- **SUPPLIED INFORMATION**:
○ ○ ○ ○ ○
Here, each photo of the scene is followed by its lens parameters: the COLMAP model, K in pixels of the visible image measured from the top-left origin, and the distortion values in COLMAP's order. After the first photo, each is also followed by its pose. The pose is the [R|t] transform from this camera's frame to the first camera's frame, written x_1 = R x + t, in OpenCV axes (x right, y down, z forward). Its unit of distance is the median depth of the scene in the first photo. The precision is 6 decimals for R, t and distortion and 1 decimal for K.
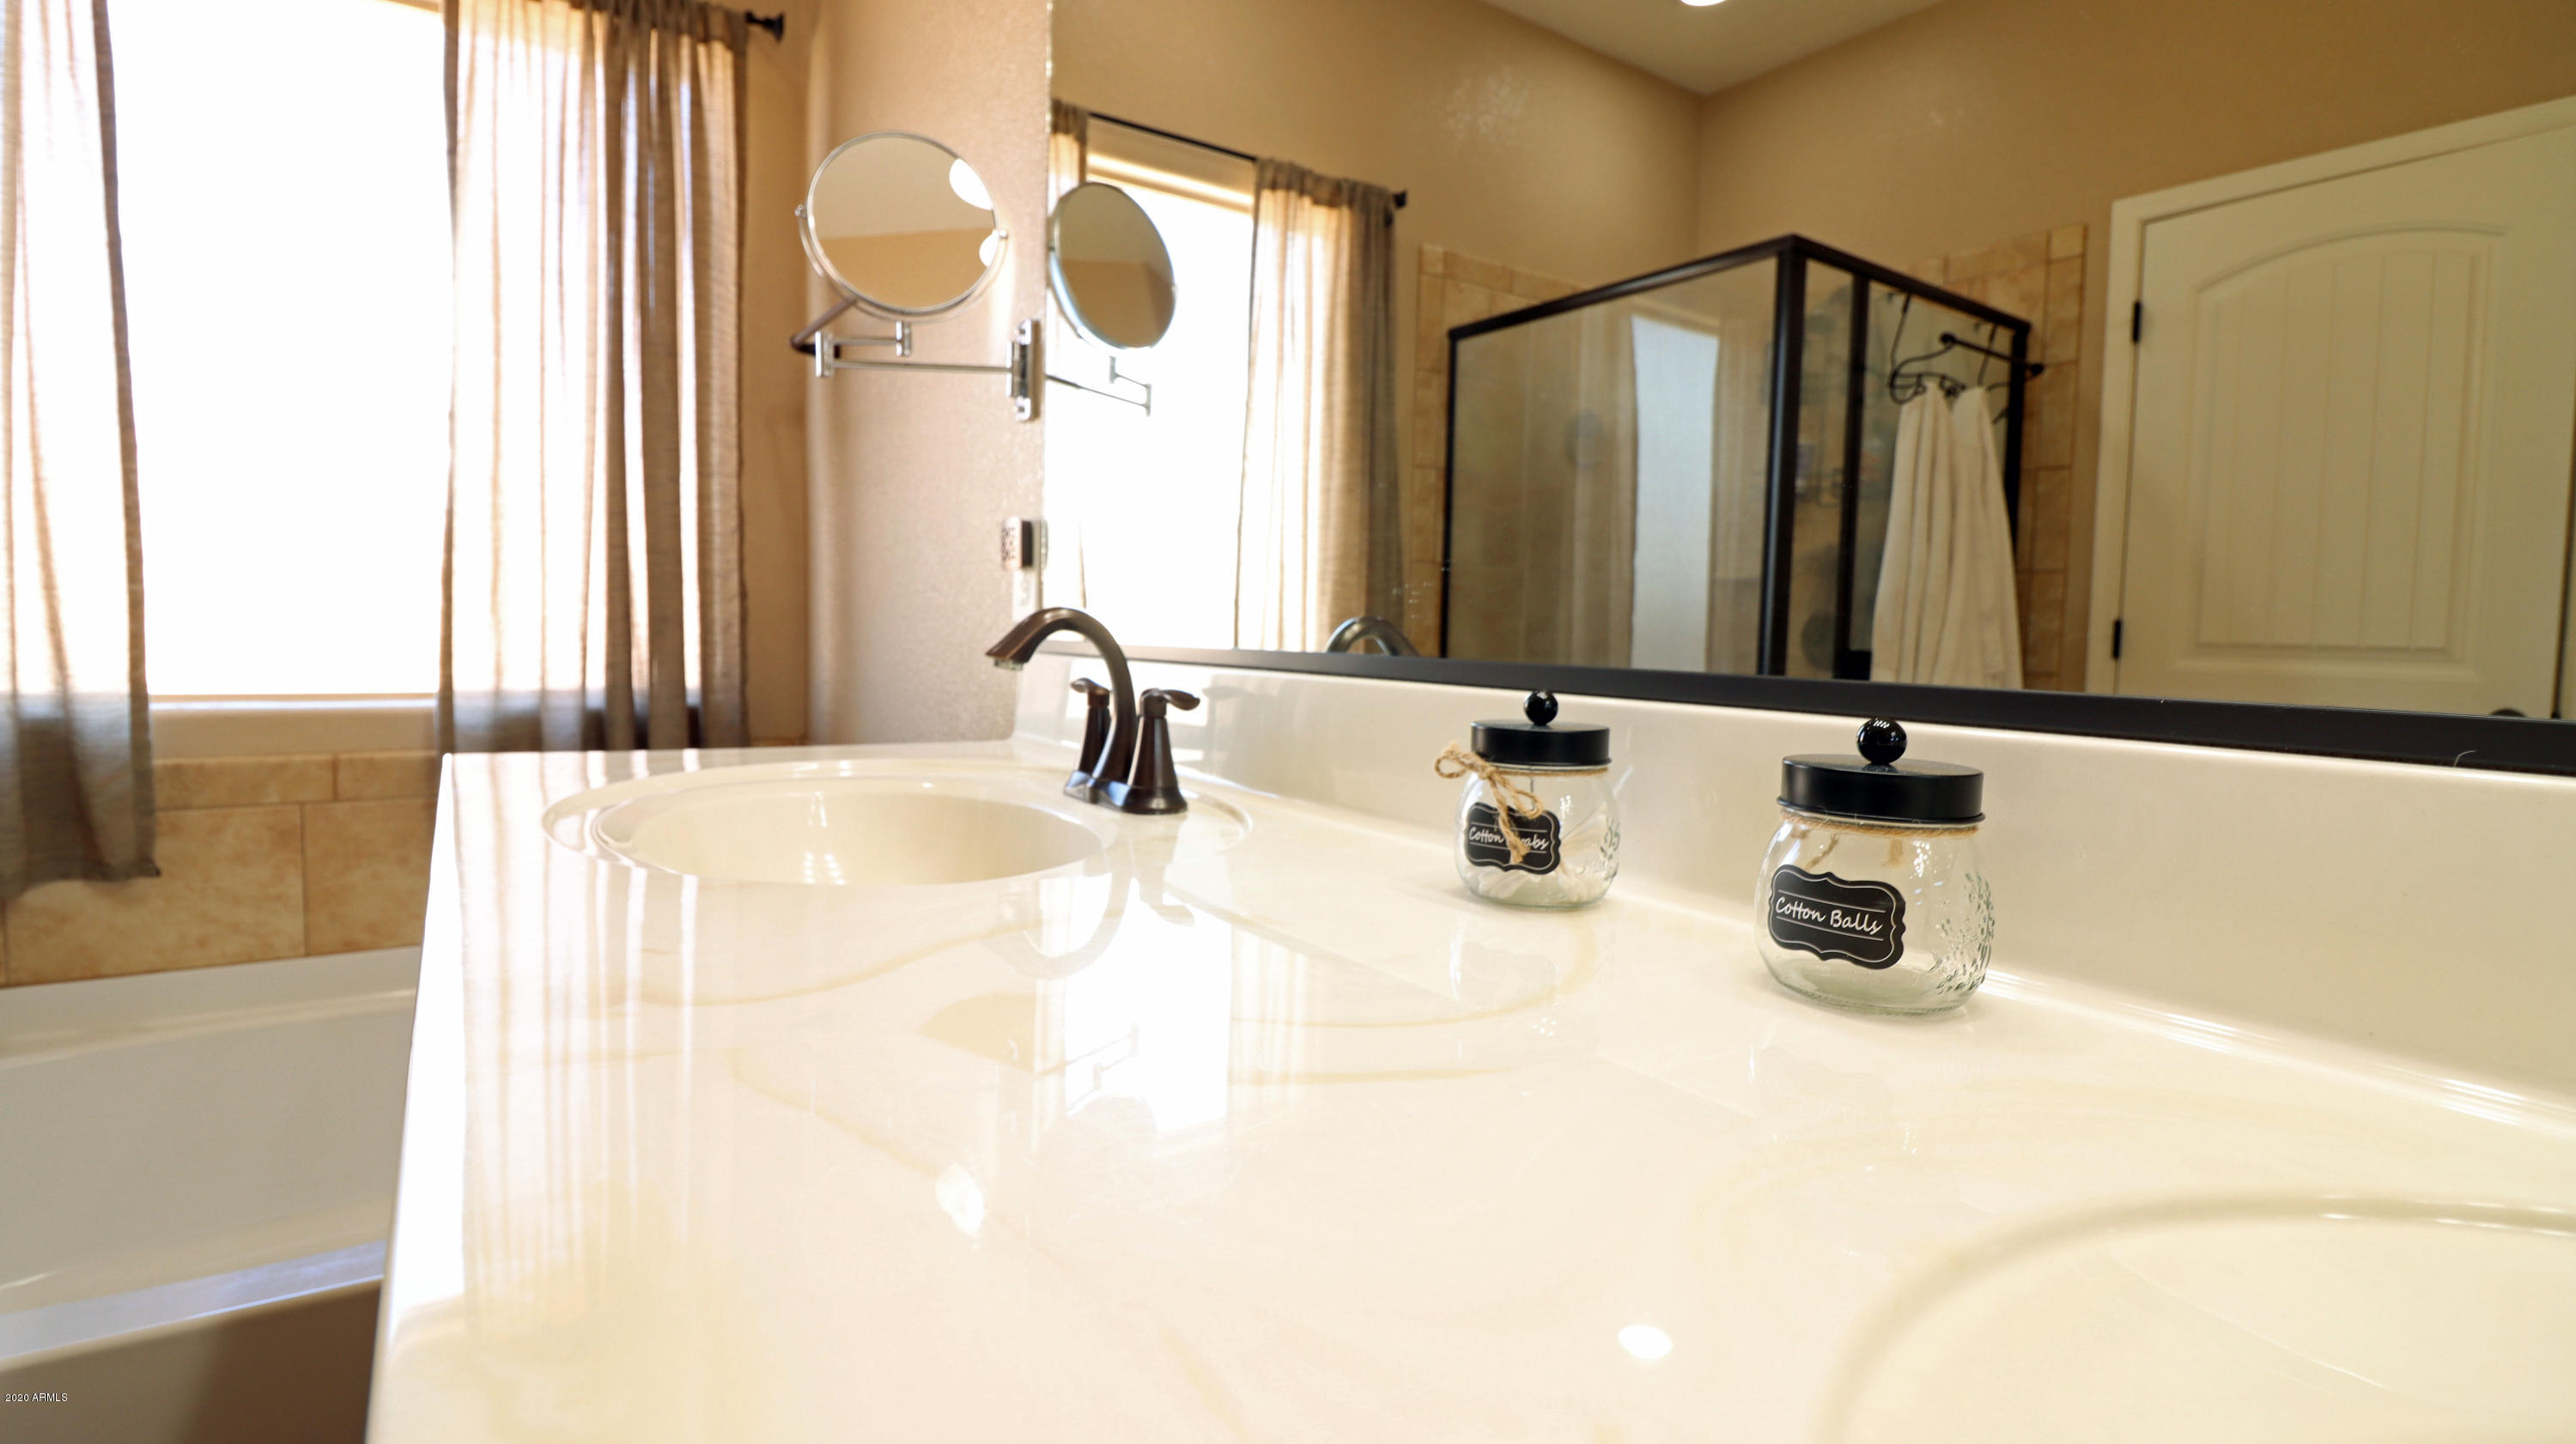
lens RADIAL K [[1202.0, 0, 1292.3], [0, 1202.0, 697.8], [0, 0, 1]] dist [0.014085, -0.023098]
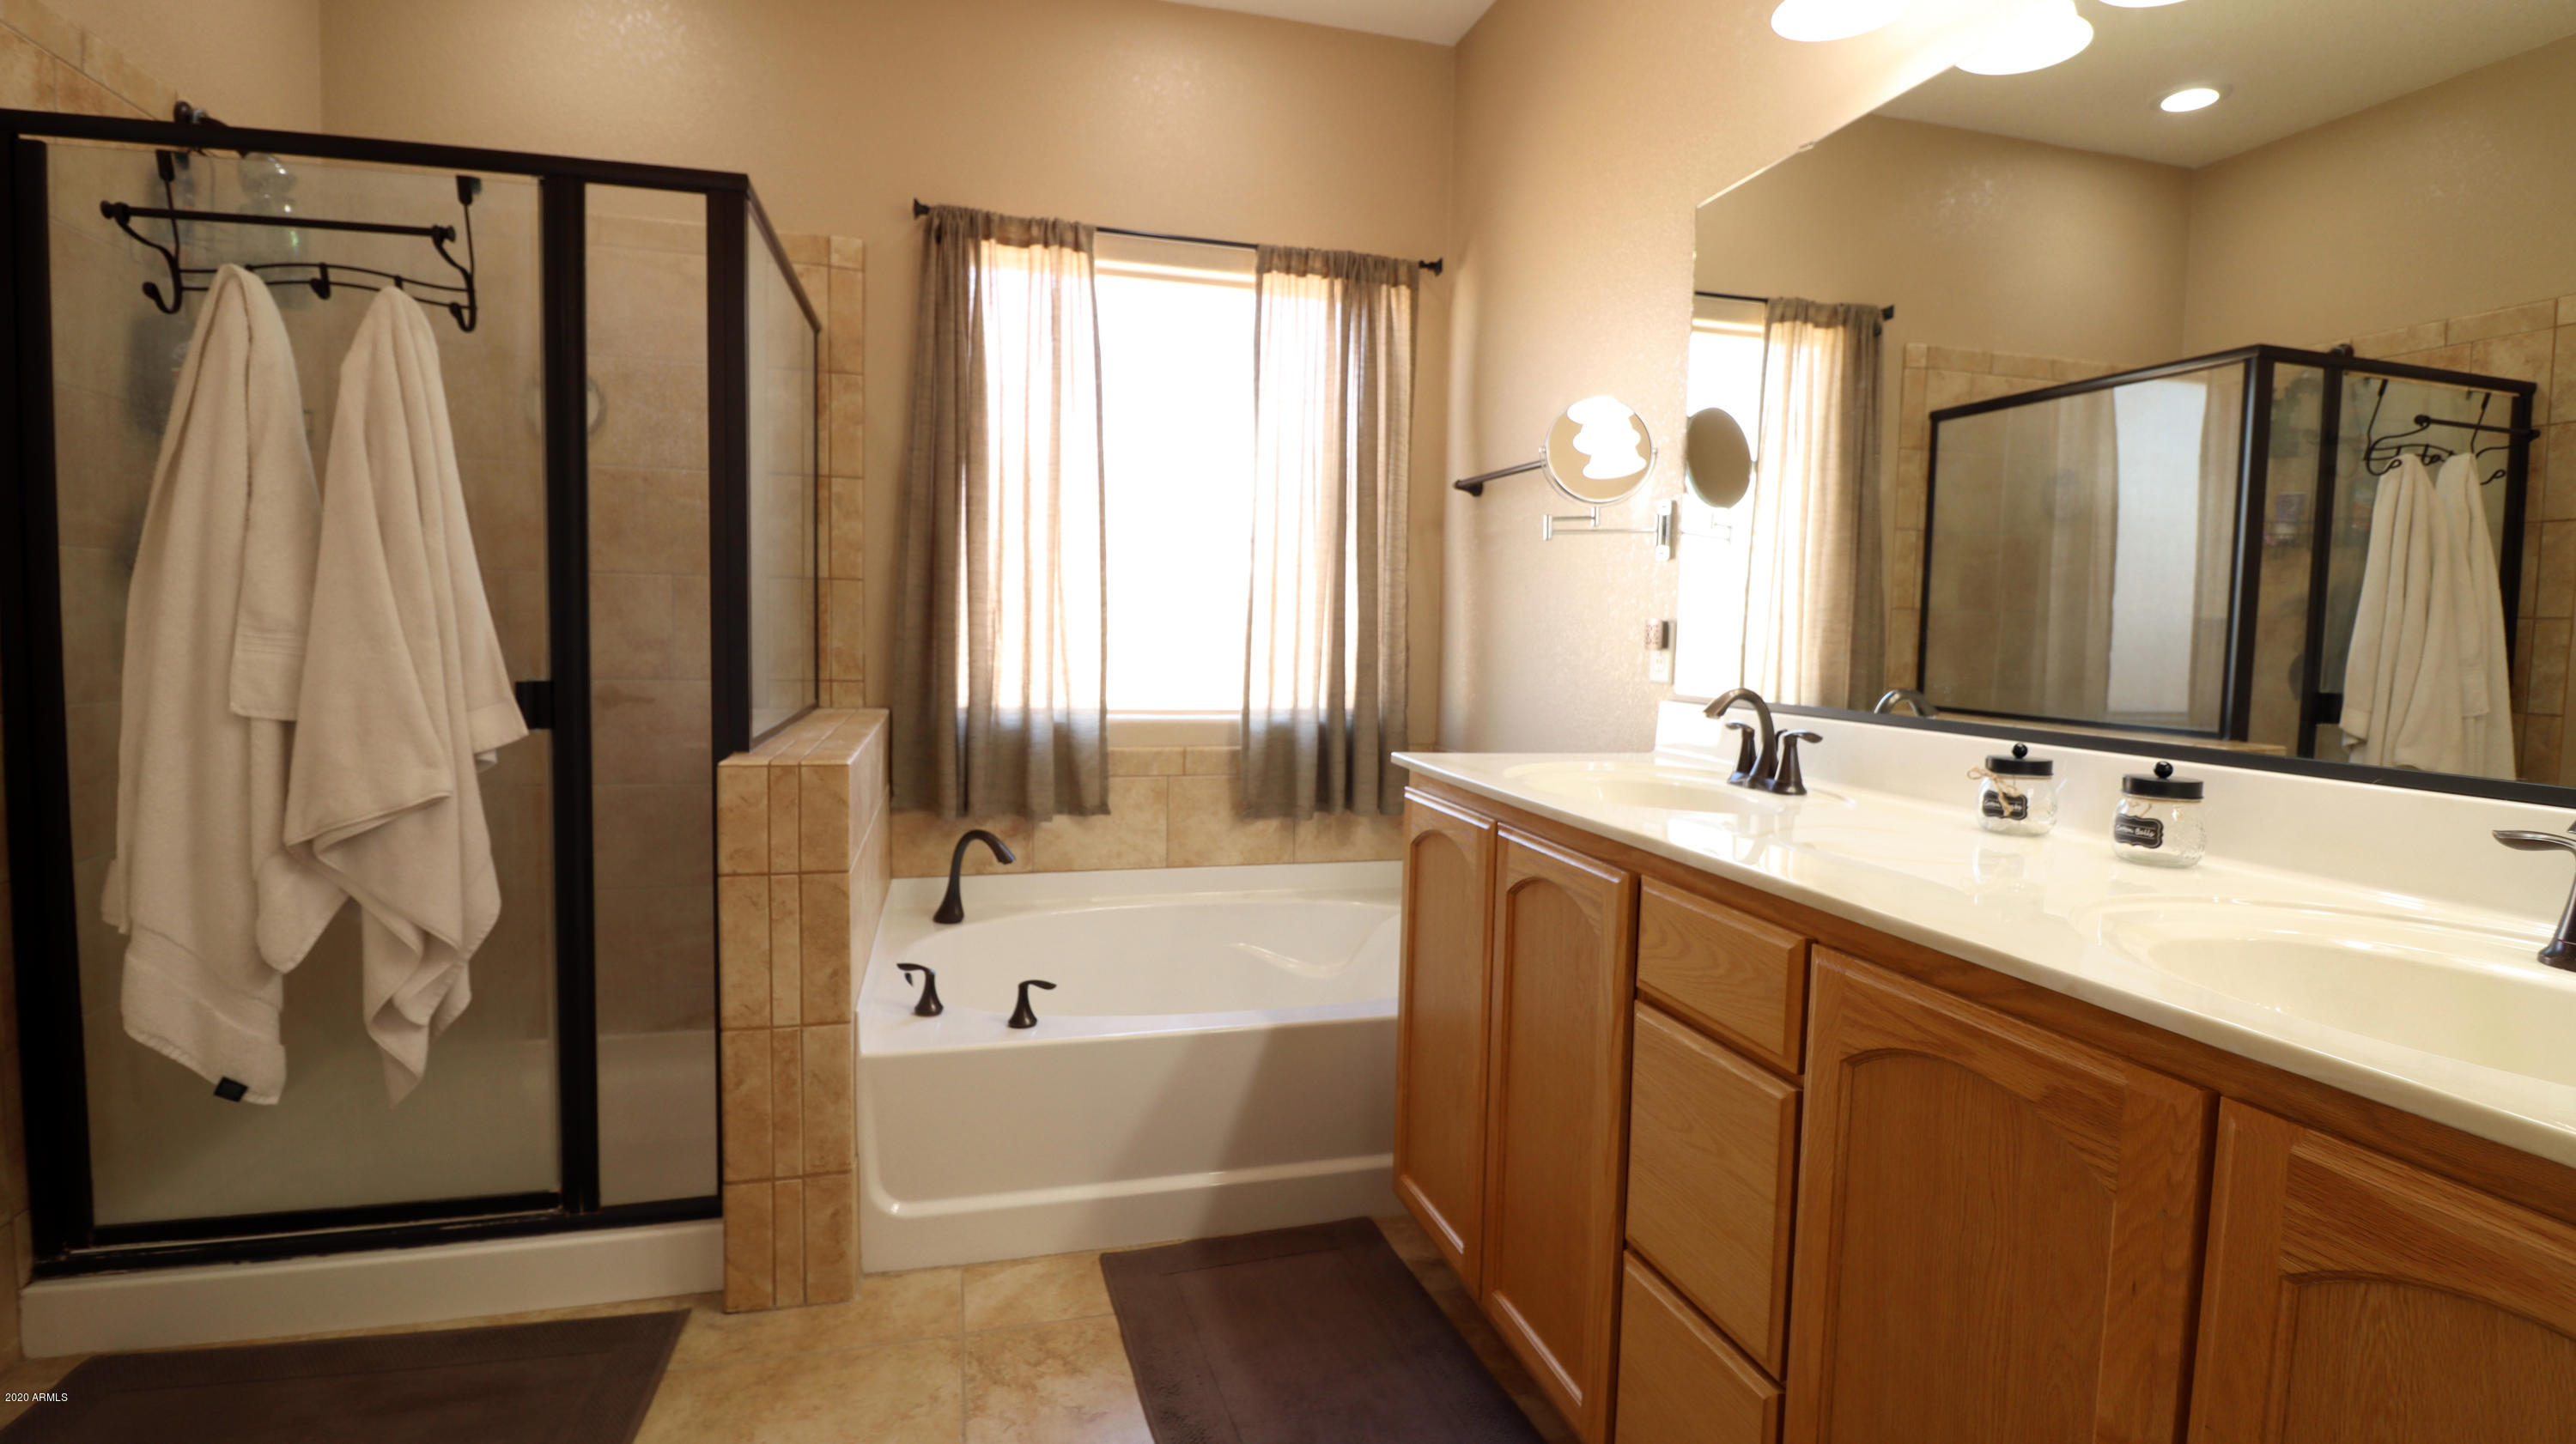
lens RADIAL K [[1202.0, 0, 1292.3], [0, 1202.0, 697.8], [0, 0, 1]] dist [0.014085, -0.023098]
pose [[0.944550, 0.016131, -0.327970, -0.085324], [-0.017818, 0.999839, -0.002138, -0.015072], [0.327883, 0.007863, 0.944686, -0.394671]]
○ ○ ○ ○ ○
- **REQUIRED ACTION**:
The pictures are not wanted, but every line of the listing should be duplicated exactly.

- **ANSWER SPACE**:
Here, each photo of the scene is followed by its lens parameters: the COLMAP model, K in pixels of the visible image measured from the top-left origin, and the distortion values in COLMAP's order. After the first photo, each is also followed by its pose. The pose is the [R|t] transform from this camera's frame to the first camera's frame, written x_1 = R x + t, in OpenCV axes (x right, y down, z forward). Its unit of distance is the median depth of the scene in the first photo. The precision is 6 decimals for R, t and distortion and 1 decimal for K.
lens RADIAL K [[1202.0, 0, 1292.3], [0, 1202.0, 697.8], [0, 0, 1]] dist [0.014085, -0.023098]
lens RADIAL K [[1202.0, 0, 1292.3], [0, 1202.0, 697.8], [0, 0, 1]] dist [0.014085, -0.023098]
pose [[0.944550, 0.016131, -0.327970, -0.085324], [-0.017818, 0.999839, -0.002138, -0.015072], [0.327883, 0.007863, 0.944686, -0.394671]]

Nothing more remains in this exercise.